Howard Philips Lovecraft's unnerving and vexing body of work has been a wellspring of inspiration for videogames, with everything from Quake to Bloodborne cribbing at least a little from the granddaddy of cosmic horror.
Desolatium by Superlumen is looking like another worthwhile entry in the Lovecraftian videogame corpus. A first-person point-and-click adventure with pre-rendered environments highly reminiscent of Myst, it's being made with VR in mind, but is also playable in the standard keyboard-mouse-and-monitor configuration preferred by god-fearing gamers everywhere.
I tried both the standalone "Prologue" released last June and a demo of the full game Superlumen put out at the end of December and I was really impressed.
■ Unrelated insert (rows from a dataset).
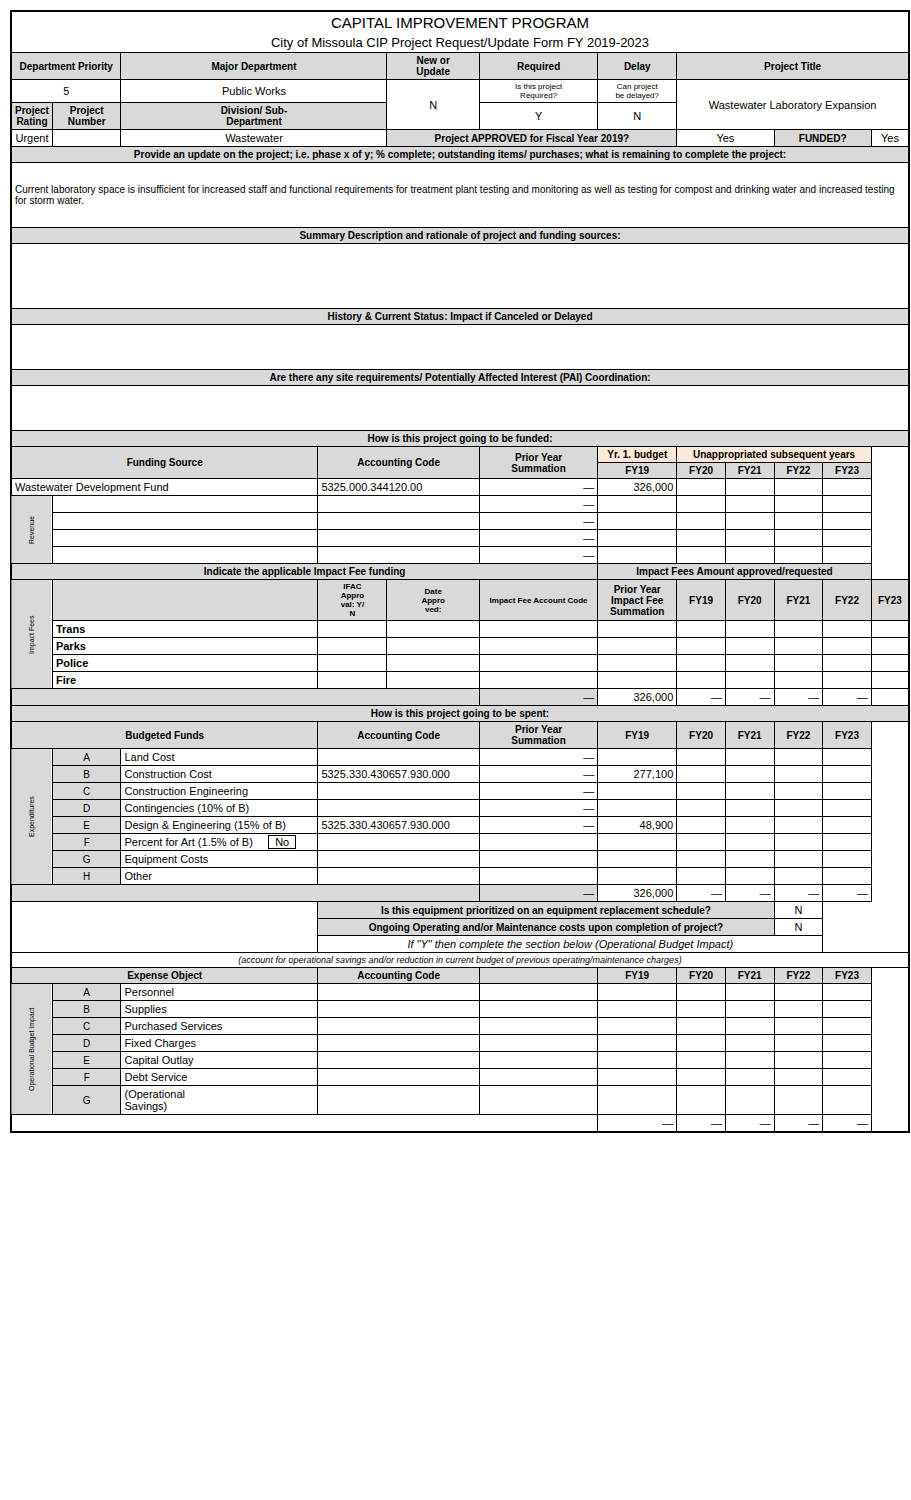| CAPITAL IMPROVEMENT PROGRAM |
| City of Missoula CIP Project Request/Update Form FY 2019-2023 |
| Department Priority | Major Department | New or Update | Required | Delay | Project Title |
| 5 | Public Works | N | Is this project Required? | Can project be delayed? | Wastewater Laboratory Expansion |
| Project Rating | Project Number | Division/ Sub- Department | Y | N |
| Urgent | | Wastewater | Project APPROVED for Fiscal Year 2019? | Yes | FUNDED? | Yes |
| Provide an update on the project; i.e. phase x of y; % complete; outstanding items/ purchases; what is remaining to complete the project: |
| Current laboratory space is insufficient for increased staff and functional requirements for treatment plant testing and monitoring as well as testing for compost and drinking water and increased testing for storm water. |
| Summary Description and rationale of project and funding sources: |
| History & Current Status: Impact if Canceled or Delayed |
| Are there any site requirements/ Potentially Affected Interest (PAI) Coordination: |
| How is this project going to be funded: |
| Funding Source | Accounting Code | Prior Year Summation | Yr. 1. budget | Unappropriated subsequent years | |
| FY19 | FY20 | FY21 | FY22 | FY23 | |
| Wastewater Development Fund | 5325.000.344120.00 | — | 326,000 | | | | | |
| Revenue | | | — | | | | | | |
| | | — | | | | | | |
| | | — | | | | | | |
| | | — | | | | | | |
| Indicate the applicable Impact Fee funding | Impact Fees Amount approved/requested | |
| Impact Fees | | IFAC Appro val: Y/ N | Date Appro ved: | Impact Fee Account Code | Prior Year Impact Fee Summation | FY19 | FY20 | FY21 | FY22 | FY23 |
| Trans | | | | | | | | | |
| Parks | | | | | | | | | |
| Police | | | | | | | | | |
| Fire | | | | | | | | | |
| | — | 326,000 | — | — | — | — | |
| How is this project going to be spent: |
| Budgeted Funds | Accounting Code | Prior Year Summation | FY19 | FY20 | FY21 | FY22 | FY23 | |
| Expenditures | A | Land Cost | | — | | | | | | |
| B | Construction Cost | 5325.330.430657.930.000 | — | 277,100 | | | | | |
| C | Construction Engineering | | — | | | | | | |
| D | Contingencies (10% of B) | | — | | | | | | |
| E | Design & Engineering (15% of B) | 5325.330.430657.930.000 | — | 48,900 | | | | | |
| F | Percent for Art (1.5% of B) No | | | | | | | | |
| G | Equipment Costs | | | | | | | | |
| H | Other | | | | | | | | |
| | — | 326,000 | — | — | — | — | |
| | Is this equipment prioritized on an equipment replacement schedule? | N | |
| | Ongoing Operating and/or Maintenance costs upon completion of project? | N | |
| | If "Y" then complete the section below (Operational Budget Impact) | |
| (account for operational savings and/or reduction in current budget of previous operating/maintenance charges) |
| Expense Object | Accounting Code | | FY19 | FY20 | FY21 | FY22 | FY23 | |
| Operational Budget Impact | A | Personnel | | | | | | | | |
| B | Supplies | | | | | | | | |
| C | Purchased Services | | | | | | | | |
| D | Fixed Charges | | | | | | | | |
| E | Capital Outlay | | | | | | | | |
| F | Debt Service | | | | | | | | |
| G | (Operational Savings) | | | | | | | | |
| | | — | — | — | — | — | |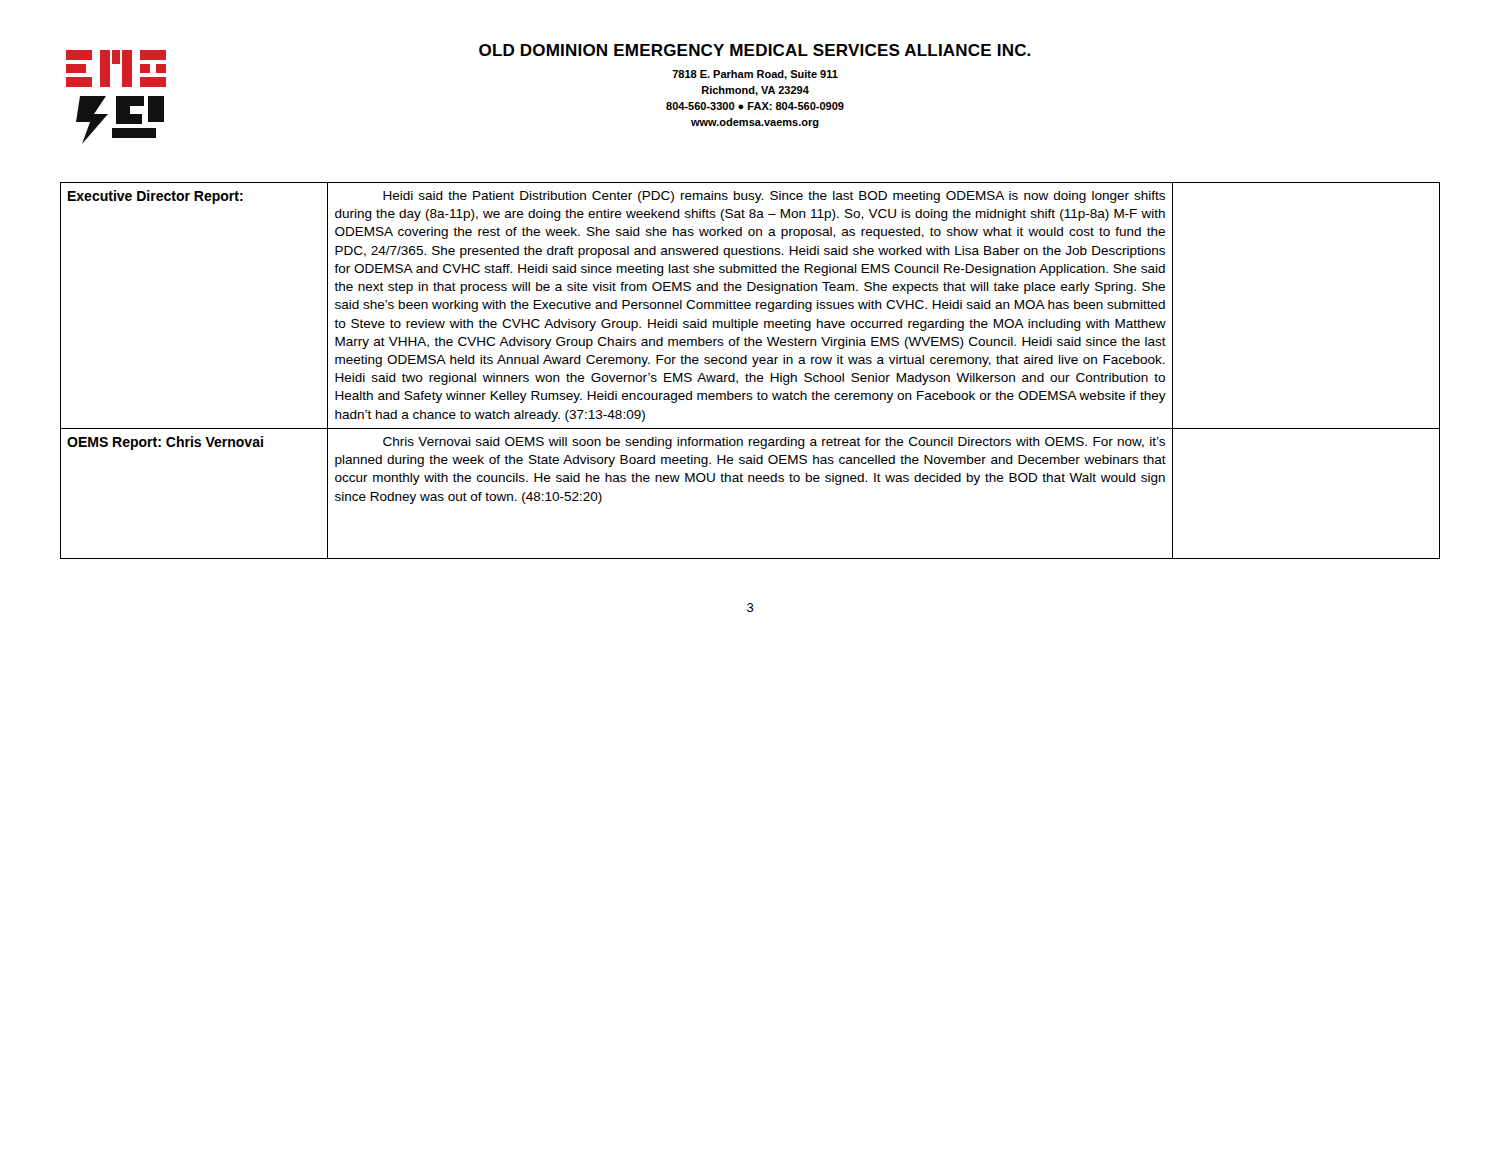OLD DOMINION EMERGENCY MEDICAL SERVICES ALLIANCE INC.
7818 E. Parham Road, Suite 911
Richmond, VA 23294
804-560-3300 ● FAX: 804-560-0909
www.odemsa.vaems.org
| Executive Director Report: | Heidi said the Patient Distribution Center (PDC) remains busy. Since the last BOD meeting ODEMSA is now doing longer shifts during the day (8a-11p), we are doing the entire weekend shifts (Sat 8a – Mon 11p). So, VCU is doing the midnight shift (11p-8a) M-F with ODEMSA covering the rest of the week. She said she has worked on a proposal, as requested, to show what it would cost to fund the PDC, 24/7/365. She presented the draft proposal and answered questions. Heidi said she worked with Lisa Baber on the Job Descriptions for ODEMSA and CVHC staff. Heidi said since meeting last she submitted the Regional EMS Council Re-Designation Application. She said the next step in that process will be a site visit from OEMS and the Designation Team. She expects that will take place early Spring. She said she’s been working with the Executive and Personnel Committee regarding issues with CVHC. Heidi said an MOA has been submitted to Steve to review with the CVHC Advisory Group. Heidi said multiple meeting have occurred regarding the MOA including with Matthew Marry at VHHA, the CVHC Advisory Group Chairs and members of the Western Virginia EMS (WVEMS) Council. Heidi said since the last meeting ODEMSA held its Annual Award Ceremony. For the second year in a row it was a virtual ceremony, that aired live on Facebook. Heidi said two regional winners won the Governor’s EMS Award, the High School Senior Madyson Wilkerson and our Contribution to Health and Safety winner Kelley Rumsey. Heidi encouraged members to watch the ceremony on Facebook or the ODEMSA website if they hadn’t had a chance to watch already. (37:13-48:09) | |
| OEMS Report: Chris Vernovai | Chris Vernovai said OEMS will soon be sending information regarding a retreat for the Council Directors with OEMS. For now, it’s planned during the week of the State Advisory Board meeting. He said OEMS has cancelled the November and December webinars that occur monthly with the councils. He said he has the new MOU that needs to be signed. It was decided by the BOD that Walt would sign since Rodney was out of town. (48:10-52:20) | |
3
The pre-rendered backgrounds are based on photography of real locations, and they're reminiscent of the same sort of scenes from '90s adventure games and RPGs, but in ultra-high modern resolution. It's as if that style of presentation never went out of vogue, but kept evolving, similar to the treatments Pillars of Eternity or Octopath Traveler gave to their respective genres.
Both playable portions of Desolatium are atmospheric and unnerving, and the bizarro-world Mediterranean village of the Prologue contrasts nicely with the sterile office building interiors of the more recent demo.
True to its adventure game roots, the path forward can be a little esoteric at times, and the stiff voice-overs and occasional text typos reflect some issues with the translation from the developers' native Spanish. For me, personally, that just lends the game a further retro, pulpy charm, but your mileage may vary.
I'm looking forward to Desolatium's full release, which is tentatively set for sometime this spring.